TASK REQUIREMENTS
Reproduce all of the data word for word.

Data excerpts
'''

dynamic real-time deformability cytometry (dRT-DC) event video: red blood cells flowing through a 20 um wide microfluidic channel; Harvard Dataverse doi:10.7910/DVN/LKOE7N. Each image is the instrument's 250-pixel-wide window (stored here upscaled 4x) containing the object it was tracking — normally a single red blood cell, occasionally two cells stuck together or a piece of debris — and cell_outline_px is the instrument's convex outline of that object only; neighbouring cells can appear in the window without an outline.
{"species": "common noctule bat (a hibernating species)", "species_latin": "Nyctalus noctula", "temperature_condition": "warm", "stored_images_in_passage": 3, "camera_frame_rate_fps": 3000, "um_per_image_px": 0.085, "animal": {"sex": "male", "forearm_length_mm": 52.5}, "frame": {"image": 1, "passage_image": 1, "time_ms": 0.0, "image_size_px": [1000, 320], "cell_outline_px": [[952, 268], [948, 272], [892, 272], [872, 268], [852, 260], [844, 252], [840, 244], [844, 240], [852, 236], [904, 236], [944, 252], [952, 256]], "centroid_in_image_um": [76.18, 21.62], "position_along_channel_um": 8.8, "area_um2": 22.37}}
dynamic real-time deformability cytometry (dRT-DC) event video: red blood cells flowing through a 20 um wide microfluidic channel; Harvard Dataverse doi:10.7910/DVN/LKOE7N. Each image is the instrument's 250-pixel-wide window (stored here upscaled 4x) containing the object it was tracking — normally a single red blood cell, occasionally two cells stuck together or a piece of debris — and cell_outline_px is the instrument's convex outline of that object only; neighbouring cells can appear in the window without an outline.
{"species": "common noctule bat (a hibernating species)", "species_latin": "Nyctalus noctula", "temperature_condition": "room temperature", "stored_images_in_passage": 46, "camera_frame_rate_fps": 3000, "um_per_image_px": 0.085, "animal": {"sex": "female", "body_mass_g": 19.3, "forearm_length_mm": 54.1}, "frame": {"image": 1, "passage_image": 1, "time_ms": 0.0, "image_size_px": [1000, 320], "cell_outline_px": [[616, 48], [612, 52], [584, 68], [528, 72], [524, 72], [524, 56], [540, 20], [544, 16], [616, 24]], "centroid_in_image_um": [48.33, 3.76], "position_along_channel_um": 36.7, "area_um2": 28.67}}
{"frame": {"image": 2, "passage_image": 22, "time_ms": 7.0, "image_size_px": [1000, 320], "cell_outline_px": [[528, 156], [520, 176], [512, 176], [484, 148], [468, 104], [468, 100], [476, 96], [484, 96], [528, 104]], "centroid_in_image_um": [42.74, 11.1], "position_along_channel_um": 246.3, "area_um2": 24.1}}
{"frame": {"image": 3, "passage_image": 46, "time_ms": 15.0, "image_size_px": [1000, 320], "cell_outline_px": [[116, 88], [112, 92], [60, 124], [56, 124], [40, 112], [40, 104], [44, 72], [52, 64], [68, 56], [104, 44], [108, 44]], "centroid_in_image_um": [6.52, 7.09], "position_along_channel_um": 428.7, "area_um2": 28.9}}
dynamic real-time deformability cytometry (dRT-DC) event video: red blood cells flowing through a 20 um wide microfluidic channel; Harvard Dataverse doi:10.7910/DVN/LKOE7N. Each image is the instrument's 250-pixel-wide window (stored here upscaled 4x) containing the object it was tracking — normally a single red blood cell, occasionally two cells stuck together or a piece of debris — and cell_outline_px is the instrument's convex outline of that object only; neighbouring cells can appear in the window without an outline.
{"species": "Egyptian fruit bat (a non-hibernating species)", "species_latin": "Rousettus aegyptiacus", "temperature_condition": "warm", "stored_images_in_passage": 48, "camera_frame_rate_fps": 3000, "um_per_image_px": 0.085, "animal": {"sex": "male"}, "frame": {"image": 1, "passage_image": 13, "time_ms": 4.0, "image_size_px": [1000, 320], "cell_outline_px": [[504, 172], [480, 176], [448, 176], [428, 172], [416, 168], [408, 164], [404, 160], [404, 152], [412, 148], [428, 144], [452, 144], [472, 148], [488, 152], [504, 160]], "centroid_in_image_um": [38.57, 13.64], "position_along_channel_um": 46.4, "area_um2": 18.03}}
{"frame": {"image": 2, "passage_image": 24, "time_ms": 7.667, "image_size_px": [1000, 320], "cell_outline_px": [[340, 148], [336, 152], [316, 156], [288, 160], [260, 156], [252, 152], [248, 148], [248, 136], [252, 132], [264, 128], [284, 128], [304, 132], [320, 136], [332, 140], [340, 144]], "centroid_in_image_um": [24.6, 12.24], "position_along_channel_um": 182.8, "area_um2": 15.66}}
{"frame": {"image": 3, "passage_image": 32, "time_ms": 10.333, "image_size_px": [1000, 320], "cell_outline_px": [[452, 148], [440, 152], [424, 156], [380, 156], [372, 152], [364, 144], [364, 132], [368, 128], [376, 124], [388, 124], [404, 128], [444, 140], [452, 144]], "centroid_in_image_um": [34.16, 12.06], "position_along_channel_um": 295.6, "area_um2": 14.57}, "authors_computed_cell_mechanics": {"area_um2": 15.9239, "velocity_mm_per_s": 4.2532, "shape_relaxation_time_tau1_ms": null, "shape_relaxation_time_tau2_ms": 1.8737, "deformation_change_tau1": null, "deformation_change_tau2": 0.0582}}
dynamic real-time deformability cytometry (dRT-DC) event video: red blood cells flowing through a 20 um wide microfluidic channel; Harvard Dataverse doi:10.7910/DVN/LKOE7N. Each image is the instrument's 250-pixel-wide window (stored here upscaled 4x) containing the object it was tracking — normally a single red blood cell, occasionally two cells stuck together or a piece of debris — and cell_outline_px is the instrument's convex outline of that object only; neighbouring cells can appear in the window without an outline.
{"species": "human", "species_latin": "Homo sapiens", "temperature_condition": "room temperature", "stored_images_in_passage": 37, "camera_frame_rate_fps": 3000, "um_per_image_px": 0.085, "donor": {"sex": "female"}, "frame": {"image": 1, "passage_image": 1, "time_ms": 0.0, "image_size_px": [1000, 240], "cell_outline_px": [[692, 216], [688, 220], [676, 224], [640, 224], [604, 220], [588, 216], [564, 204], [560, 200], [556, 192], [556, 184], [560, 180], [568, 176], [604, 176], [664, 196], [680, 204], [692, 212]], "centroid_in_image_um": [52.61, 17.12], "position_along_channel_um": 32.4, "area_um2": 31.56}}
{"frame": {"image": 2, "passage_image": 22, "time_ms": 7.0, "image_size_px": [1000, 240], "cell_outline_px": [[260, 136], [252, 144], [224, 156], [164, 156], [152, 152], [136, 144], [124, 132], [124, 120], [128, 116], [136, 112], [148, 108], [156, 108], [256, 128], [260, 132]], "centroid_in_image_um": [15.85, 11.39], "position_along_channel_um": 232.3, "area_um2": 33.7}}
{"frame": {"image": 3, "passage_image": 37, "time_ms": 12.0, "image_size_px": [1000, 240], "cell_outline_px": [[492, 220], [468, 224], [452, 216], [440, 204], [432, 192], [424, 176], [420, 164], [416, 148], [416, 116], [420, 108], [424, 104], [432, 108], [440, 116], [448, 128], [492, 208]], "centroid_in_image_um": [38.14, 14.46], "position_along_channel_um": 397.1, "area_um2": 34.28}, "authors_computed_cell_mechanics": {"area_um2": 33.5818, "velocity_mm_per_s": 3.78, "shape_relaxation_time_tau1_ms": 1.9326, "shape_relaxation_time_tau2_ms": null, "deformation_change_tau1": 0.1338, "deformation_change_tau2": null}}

'''

EXERCISE RESPONSE
dynamic real-time deformability cytometry (dRT-DC) event video: red blood cells flowing through a 20 um wide microfluidic channel; Harvard Dataverse doi:10.7910/DVN/LKOE7N. Each image is the instrument's 250-pixel-wide window (stored here upscaled 4x) containing the object it was tracking — normally a single red blood cell, occasionally two cells stuck together or a piece of debris — and cell_outline_px is the instrument's convex outline of that object only; neighbouring cells can appear in the window without an outline.
{"species": "common noctule bat (a hibernating species)", "species_latin": "Nyctalus noctula", "temperature_condition": "warm", "stored_images_in_passage": 3, "camera_frame_rate_fps": 3000, "um_per_image_px": 0.085, "animal": {"sex": "male", "forearm_length_mm": 52.5}, "frame": {"image": 1, "passage_image": 1, "time_ms": 0.0, "image_size_px": [1000, 320], "cell_outline_px": [[952, 268], [948, 272], [892, 272], [872, 268], [852, 260], [844, 252], [840, 244], [844, 240], [852, 236], [904, 236], [944, 252], [952, 256]], "centroid_in_image_um": [76.18, 21.62], "position_along_channel_um": 8.8, "area_um2": 22.37}}
dynamic real-time deformability cytometry (dRT-DC) event video: red blood cells flowing through a 20 um wide microfluidic channel; Harvard Dataverse doi:10.7910/DVN/LKOE7N. Each image is the instrument's 250-pixel-wide window (stored here upscaled 4x) containing the object it was tracking — normally a single red blood cell, occasionally two cells stuck together or a piece of debris — and cell_outline_px is the instrument's convex outline of that object only; neighbouring cells can appear in the window without an outline.
{"species": "common noctule bat (a hibernating species)", "species_latin": "Nyctalus noctula", "temperature_condition": "room temperature", "stored_images_in_passage": 46, "camera_frame_rate_fps": 3000, "um_per_image_px": 0.085, "animal": {"sex": "female", "body_mass_g": 19.3, "forearm_length_mm": 54.1}, "frame": {"image": 1, "passage_image": 1, "time_ms": 0.0, "image_size_px": [1000, 320], "cell_outline_px": [[616, 48], [612, 52], [584, 68], [528, 72], [524, 72], [524, 56], [540, 20], [544, 16], [616, 24]], "centroid_in_image_um": [48.33, 3.76], "position_along_channel_um": 36.7, "area_um2": 28.67}}
{"frame": {"image": 2, "passage_image": 22, "time_ms": 7.0, "image_size_px": [1000, 320], "cell_outline_px": [[528, 156], [520, 176], [512, 176], [484, 148], [468, 104], [468, 100], [476, 96], [484, 96], [528, 104]], "centroid_in_image_um": [42.74, 11.1], "position_along_channel_um": 246.3, "area_um2": 24.1}}
{"frame": {"image": 3, "passage_image": 46, "time_ms": 15.0, "image_size_px": [1000, 320], "cell_outline_px": [[116, 88], [112, 92], [60, 124], [56, 124], [40, 112], [40, 104], [44, 72], [52, 64], [68, 56], [104, 44], [108, 44]], "centroid_in_image_um": [6.52, 7.09], "position_along_channel_um": 428.7, "area_um2": 28.9}}
dynamic real-time deformability cytometry (dRT-DC) event video: red blood cells flowing through a 20 um wide microfluidic channel; Harvard Dataverse doi:10.7910/DVN/LKOE7N. Each image is the instrument's 250-pixel-wide window (stored here upscaled 4x) containing the object it was tracking — normally a single red blood cell, occasionally two cells stuck together or a piece of debris — and cell_outline_px is the instrument's convex outline of that object only; neighbouring cells can appear in the window without an outline.
{"species": "Egyptian fruit bat (a non-hibernating species)", "species_latin": "Rousettus aegyptiacus", "temperature_condition": "warm", "stored_images_in_passage": 48, "camera_frame_rate_fps": 3000, "um_per_image_px": 0.085, "animal": {"sex": "male"}, "frame": {"image": 1, "passage_image": 13, "time_ms": 4.0, "image_size_px": [1000, 320], "cell_outline_px": [[504, 172], [480, 176], [448, 176], [428, 172], [416, 168], [408, 164], [404, 160], [404, 152], [412, 148], [428, 144], [452, 144], [472, 148], [488, 152], [504, 160]], "centroid_in_image_um": [38.57, 13.64], "position_along_channel_um": 46.4, "area_um2": 18.03}}
{"frame": {"image": 2, "passage_image": 24, "time_ms": 7.667, "image_size_px": [1000, 320], "cell_outline_px": [[340, 148], [336, 152], [316, 156], [288, 160], [260, 156], [252, 152], [248, 148], [248, 136], [252, 132], [264, 128], [284, 128], [304, 132], [320, 136], [332, 140], [340, 144]], "centroid_in_image_um": [24.6, 12.24], "position_along_channel_um": 182.8, "area_um2": 15.66}}
{"frame": {"image": 3, "passage_image": 32, "time_ms": 10.333, "image_size_px": [1000, 320], "cell_outline_px": [[452, 148], [440, 152], [424, 156], [380, 156], [372, 152], [364, 144], [364, 132], [368, 128], [376, 124], [388, 124], [404, 128], [444, 140], [452, 144]], "centroid_in_image_um": [34.16, 12.06], "position_along_channel_um": 295.6, "area_um2": 14.57}, "authors_computed_cell_mechanics": {"area_um2": 15.9239, "velocity_mm_per_s": 4.2532, "shape_relaxation_time_tau1_ms": null, "shape_relaxation_time_tau2_ms": 1.8737, "deformation_change_tau1": null, "deformation_change_tau2": 0.0582}}
dynamic real-time deformability cytometry (dRT-DC) event video: red blood cells flowing through a 20 um wide microfluidic channel; Harvard Dataverse doi:10.7910/DVN/LKOE7N. Each image is the instrument's 250-pixel-wide window (stored here upscaled 4x) containing the object it was tracking — normally a single red blood cell, occasionally two cells stuck together or a piece of debris — and cell_outline_px is the instrument's convex outline of that object only; neighbouring cells can appear in the window without an outline.
{"species": "human", "species_latin": "Homo sapiens", "temperature_condition": "room temperature", "stored_images_in_passage": 37, "camera_frame_rate_fps": 3000, "um_per_image_px": 0.085, "donor": {"sex": "female"}, "frame": {"image": 1, "passage_image": 1, "time_ms": 0.0, "image_size_px": [1000, 240], "cell_outline_px": [[692, 216], [688, 220], [676, 224], [640, 224], [604, 220], [588, 216], [564, 204], [560, 200], [556, 192], [556, 184], [560, 180], [568, 176], [604, 176], [664, 196], [680, 204], [692, 212]], "centroid_in_image_um": [52.61, 17.12], "position_along_channel_um": 32.4, "area_um2": 31.56}}
{"frame": {"image": 2, "passage_image": 22, "time_ms": 7.0, "image_size_px": [1000, 240], "cell_outline_px": [[260, 136], [252, 144], [224, 156], [164, 156], [152, 152], [136, 144], [124, 132], [124, 120], [128, 116], [136, 112], [148, 108], [156, 108], [256, 128], [260, 132]], "centroid_in_image_um": [15.85, 11.39], "position_along_channel_um": 232.3, "area_um2": 33.7}}
{"frame": {"image": 3, "passage_image": 37, "time_ms": 12.0, "image_size_px": [1000, 240], "cell_outline_px": [[492, 220], [468, 224], [452, 216], [440, 204], [432, 192], [424, 176], [420, 164], [416, 148], [416, 116], [420, 108], [424, 104], [432, 108], [440, 116], [448, 128], [492, 208]], "centroid_in_image_um": [38.14, 14.46], "position_along_channel_um": 397.1, "area_um2": 34.28}, "authors_computed_cell_mechanics": {"area_um2": 33.5818, "velocity_mm_per_s": 3.78, "shape_relaxation_time_tau1_ms": 1.9326, "shape_relaxation_time_tau2_ms": null, "deformation_change_tau1": 0.1338, "deformation_change_tau2": null}}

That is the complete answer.